He continued to say that it is important that the building is separate from the school so parents don’t feel like they are disrupting their kids’ lives by needing assistance.

“We understand the premise, that the people who live in this community are very proud working people  with a lot of dignity,” Chavez said. “A lot of times, when families are facing issues of economic hardship, they don’t like to air out their concerns at the school where their children attend.”

The school district was originally looking for a space to rent for the new center; however, Chavez said the city informed the district they had a building up for grabs.

“We decided to go for that place, and the city was gracious enough; we’re eternally grateful to them for giving us such an easy access to that building,” Chavez said. “(It’s) in the heart of the community and it’s on a corner, so it’s easily accessible.”

Historically, the building was the town’s previous fire station before it had to set up shop at city hall for some time; however, the old building was not the ideal space for the fire department to utilize.

“It was never built to be a fire station, it just got converted into a fire station,” Gomez said.

The building was sold by Tulare County to Farmersville originally in the 1980s.
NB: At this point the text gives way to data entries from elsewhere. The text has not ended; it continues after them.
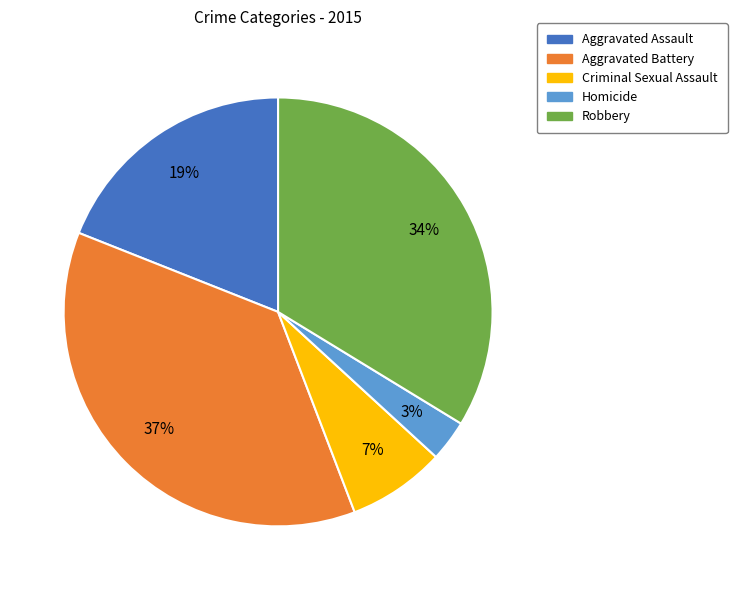

True or false: Aggravated Battery accounts for 37% of the total.

True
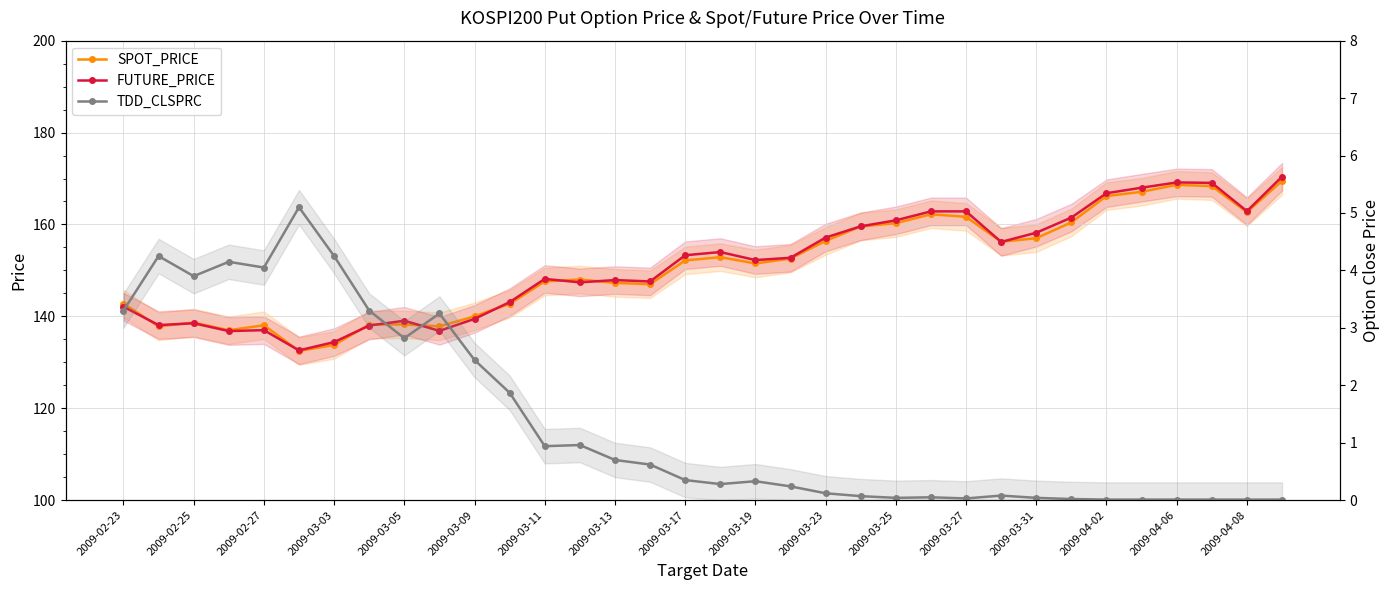

What is the difference between the maximum and minimum values in the SPOT_PRICE series?

37.0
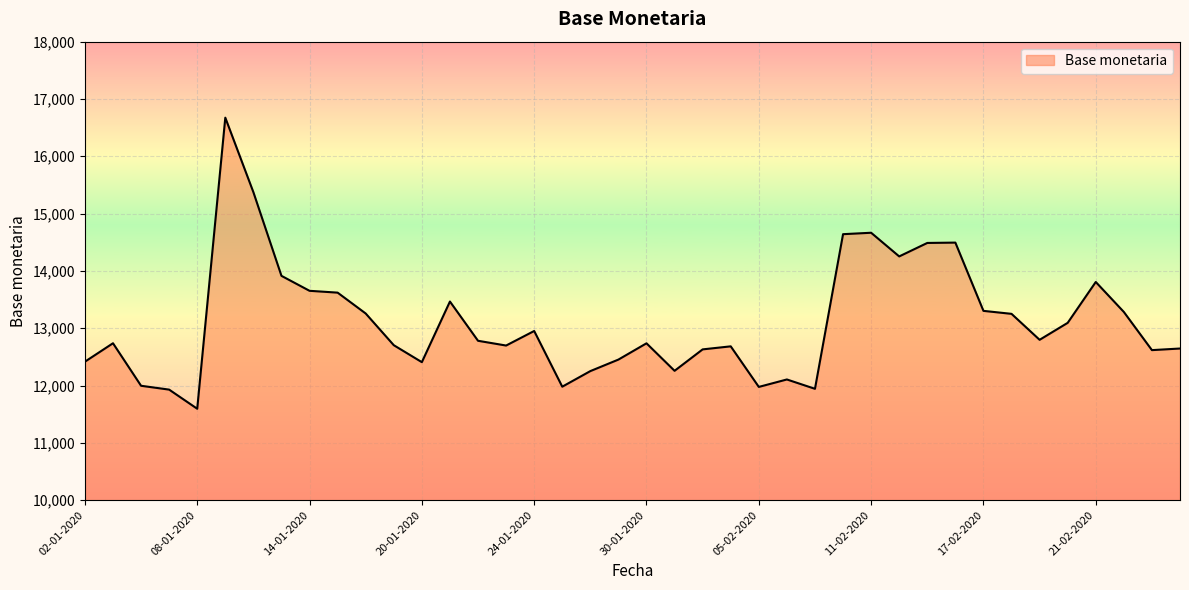

What is the maximum value shown in the chart?

16674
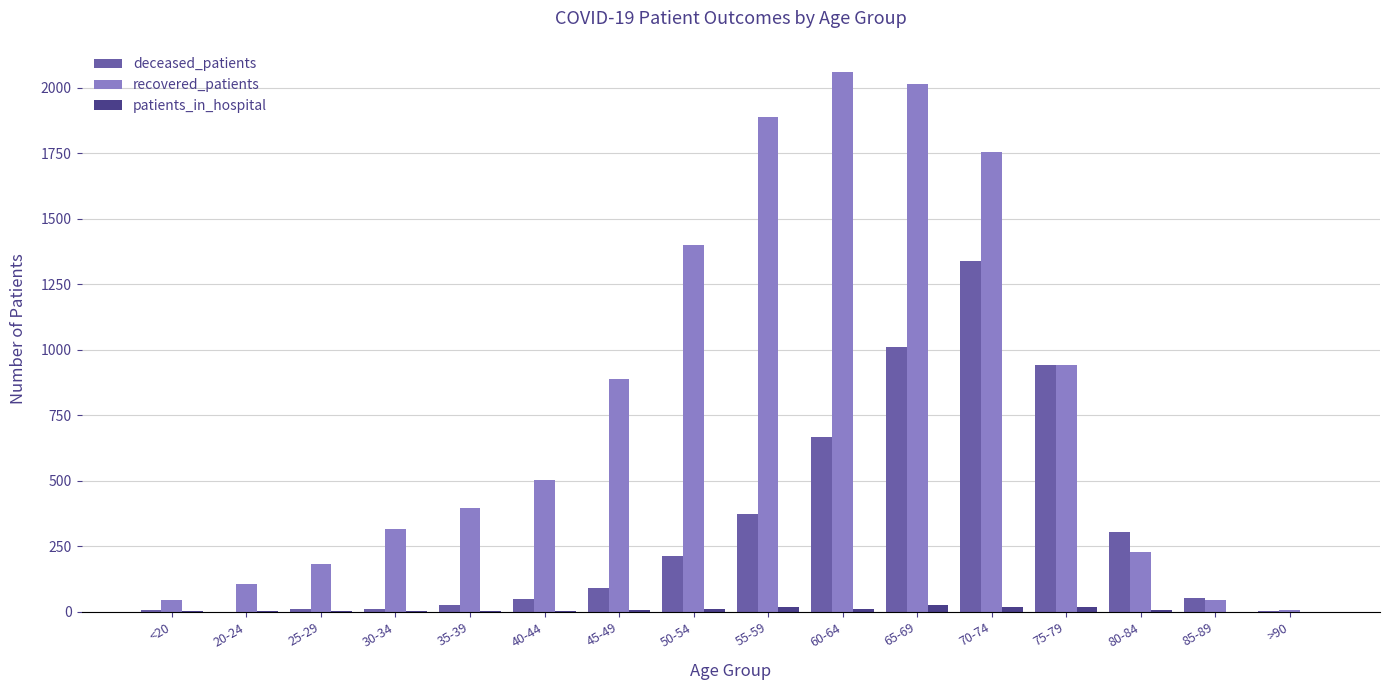

How many series are shown in this chart?

3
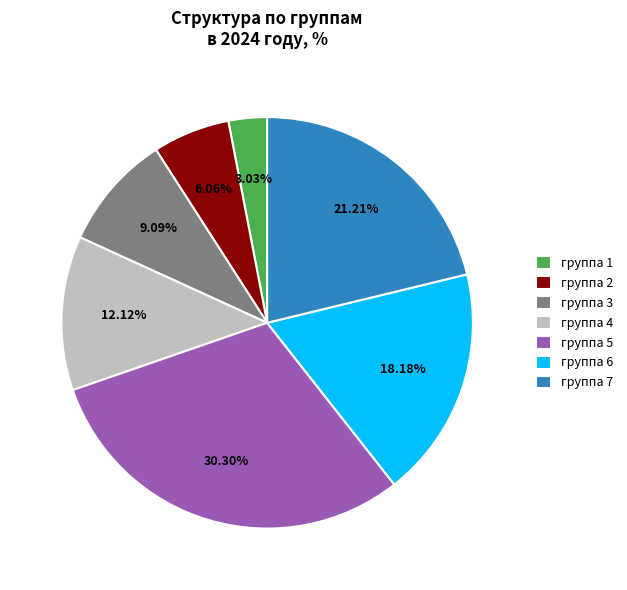

Does any single category account for the majority?

No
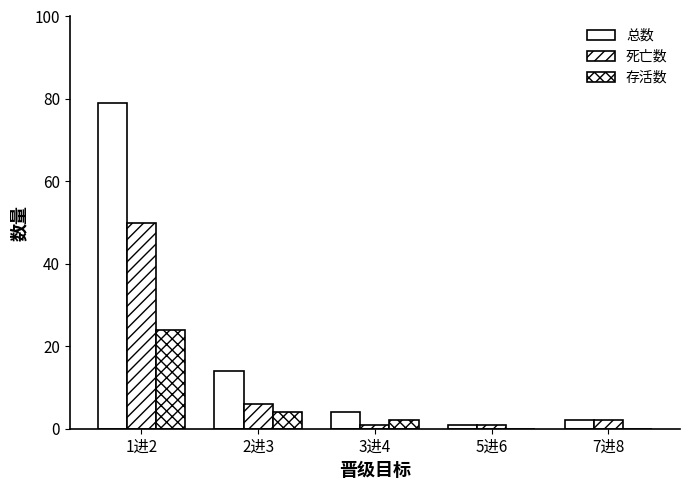

At which label does 死亡数 reach its minimum?

3进4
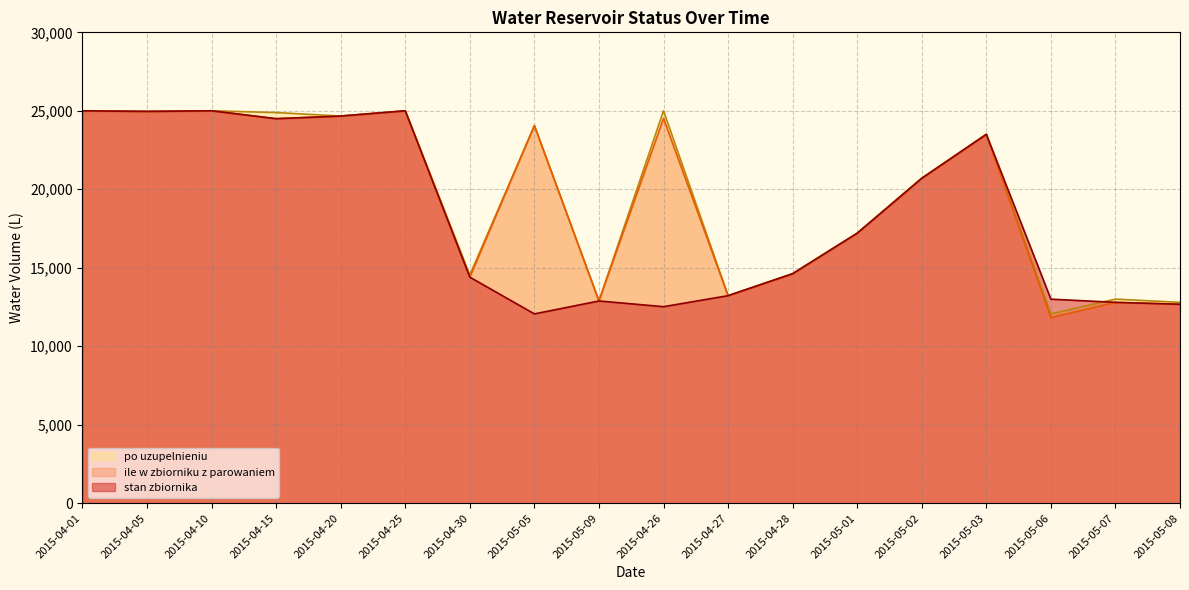

What is the label of the 15th point from the right?

2015-04-15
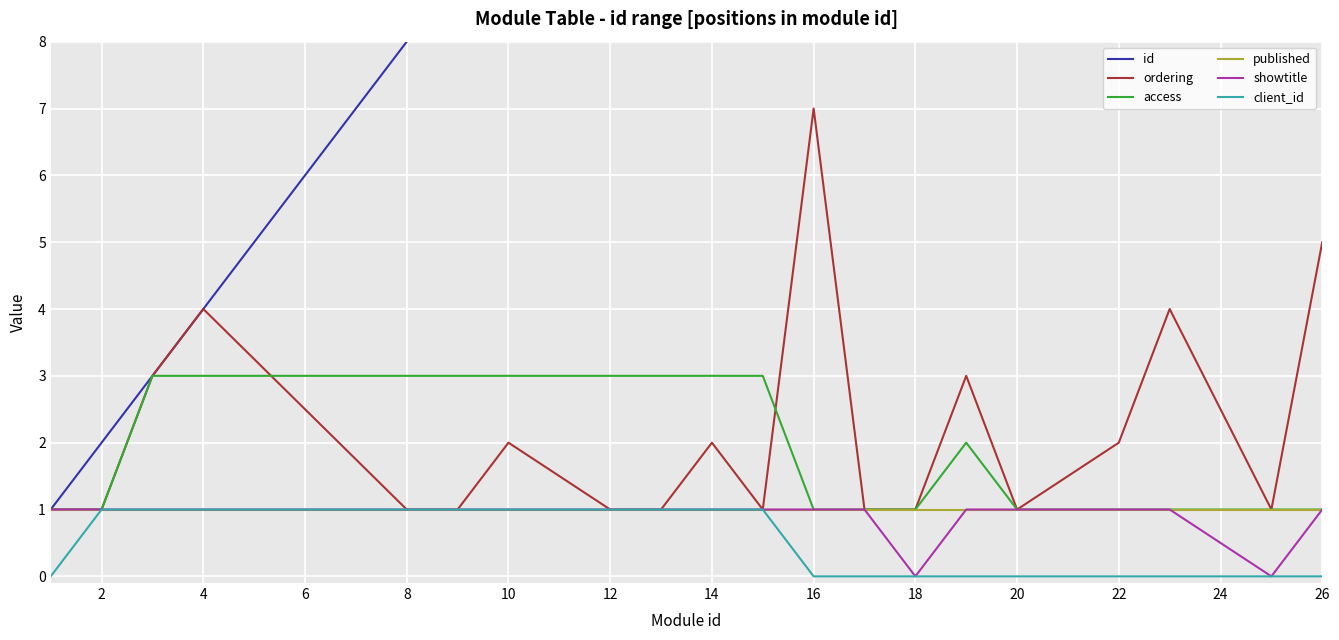

True or false: client_id has a value of 0 at 14.

False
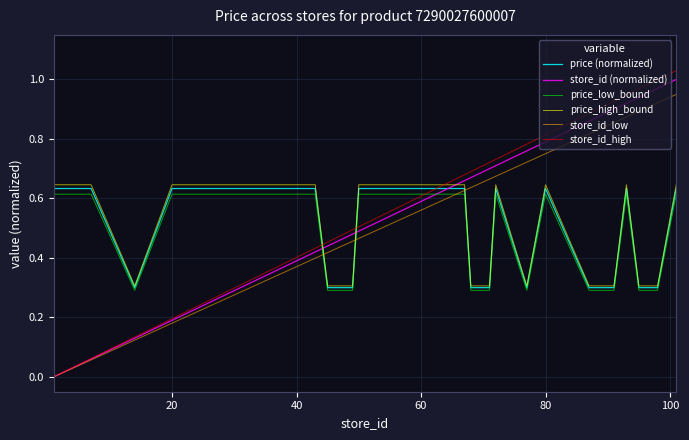

What are all the series names shown in the legend?

price (normalized), store_id (normalized), price_low_bound, price_high_bound, store_id_low, store_id_high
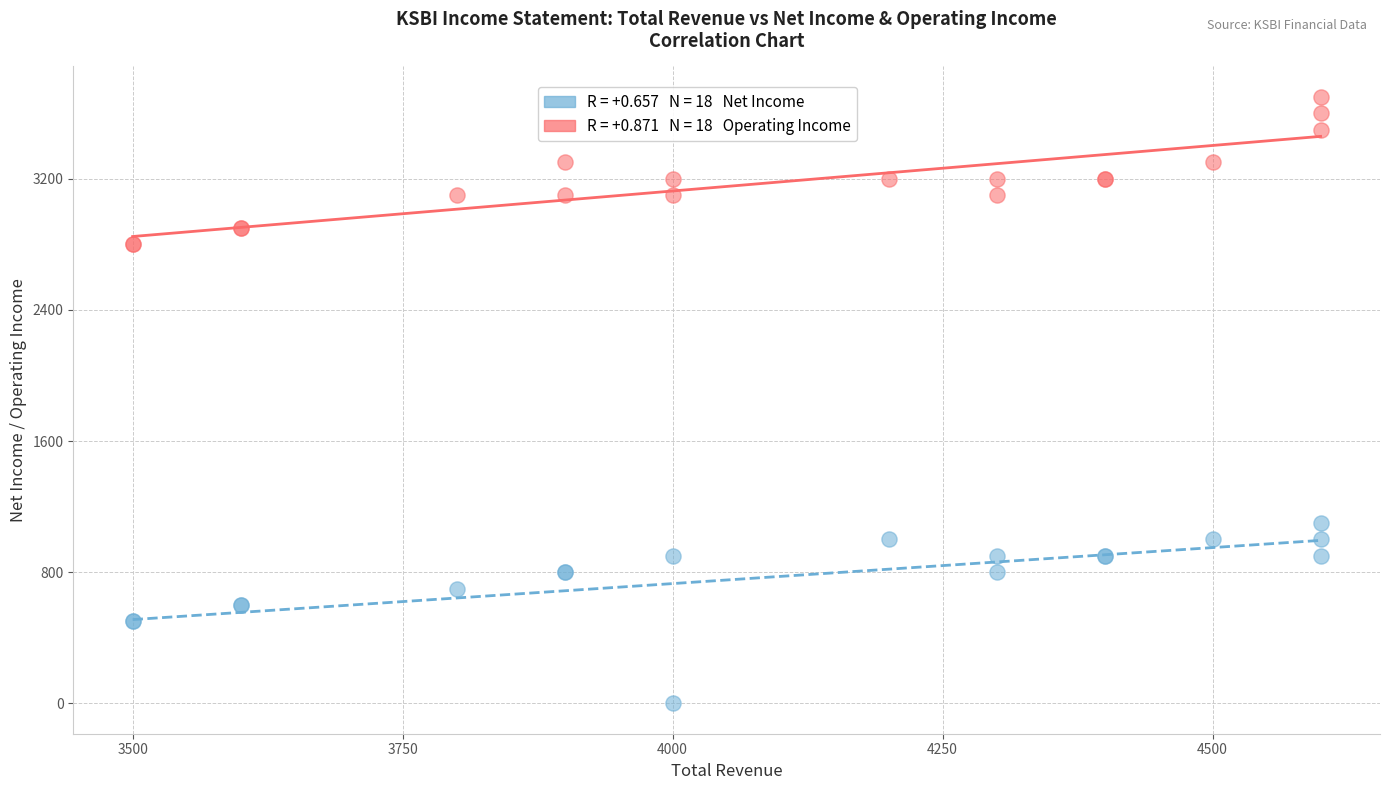

Across all series, what Y value is closest to 1850?

1100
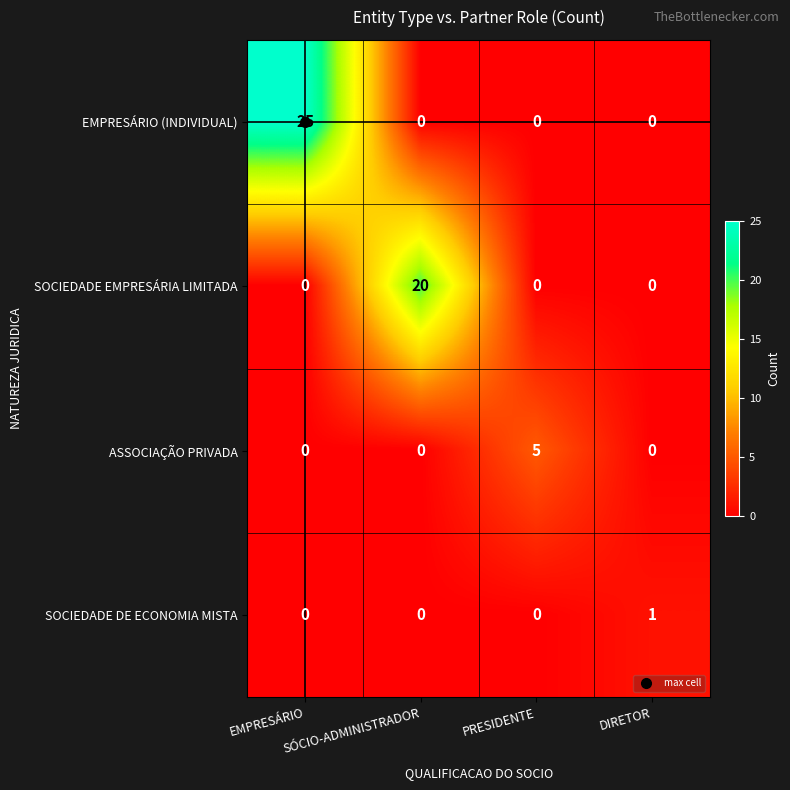

Count the SOCIEDADE DE ECONOMIA MISTA values in the range 0 to 1.

4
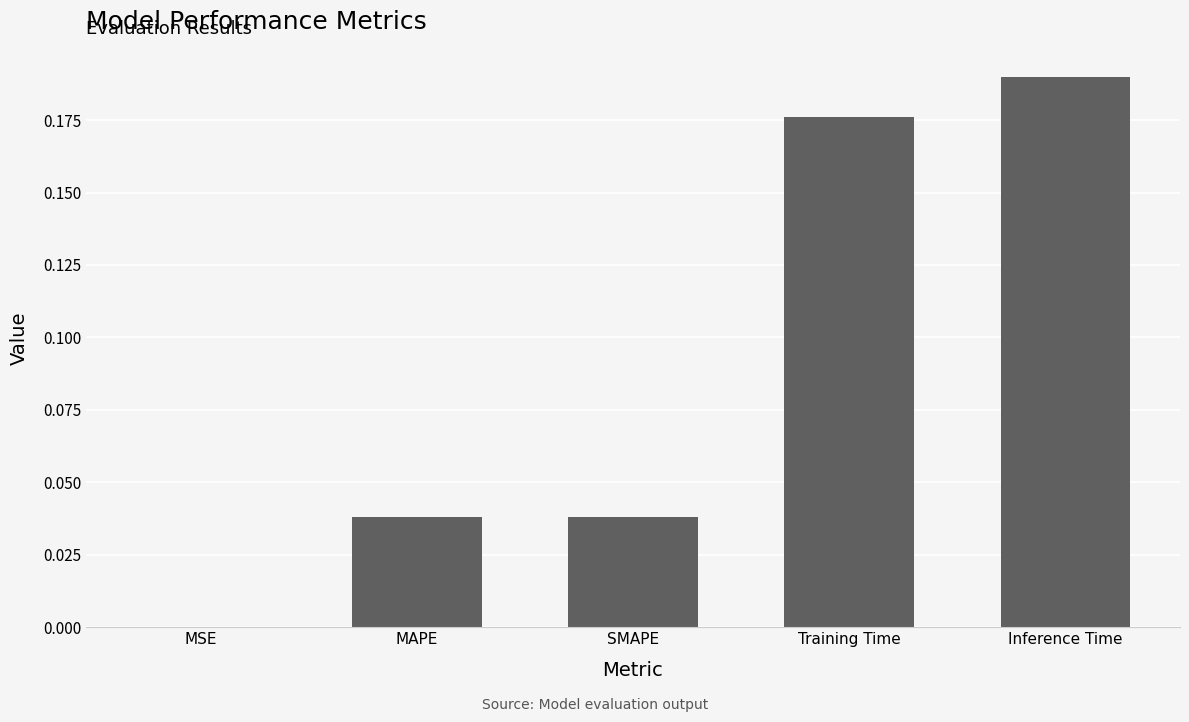

At which category does the chart reach its peak across all series?

Inference Time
Gomez said it is a cinderblock building that is too small for the use of the fire department. Not only was the ceiling too low to have the fire trucks drive into the building, but there was not enough room for the fire department to grow and expand with the city.

According to a previous interview with The Sun-Gazette, the former Farmersville Mayor Paul Boyer recalled during a ceremonial check presentation in October 2022 that, in the old building, the firefighters had to take measures like lowering the tire pressure on the trucks to fit them in the building.

The building is not centrally located either, like the new fire station will be. This made it more difficult for the fire department to minimize their response time.

The fire department has not used the structure as a fire station for a number of years since they moved into city hall. Up until now, the city has only used the building for storage or training exercises for the fire and police departments. Now that the new fire department will have a designated space for training and storage, there is nothing stopping the city from selling it.

“It’s been on our radar for over 20 years to do this type of move,” Gomez said.

Now that the city has the space they need to function out of one building, the fire department can grow with the city while the school district can make better use of the old building.

According to Gomez in a previous interview with The Sun-Gazette, the new fire station will include new sleeping quarters, a gym, a common room with a fully functioning kitchen and any other necessities the firefighters need. The station is being designed to allow for the potential growth of the department over the years as well.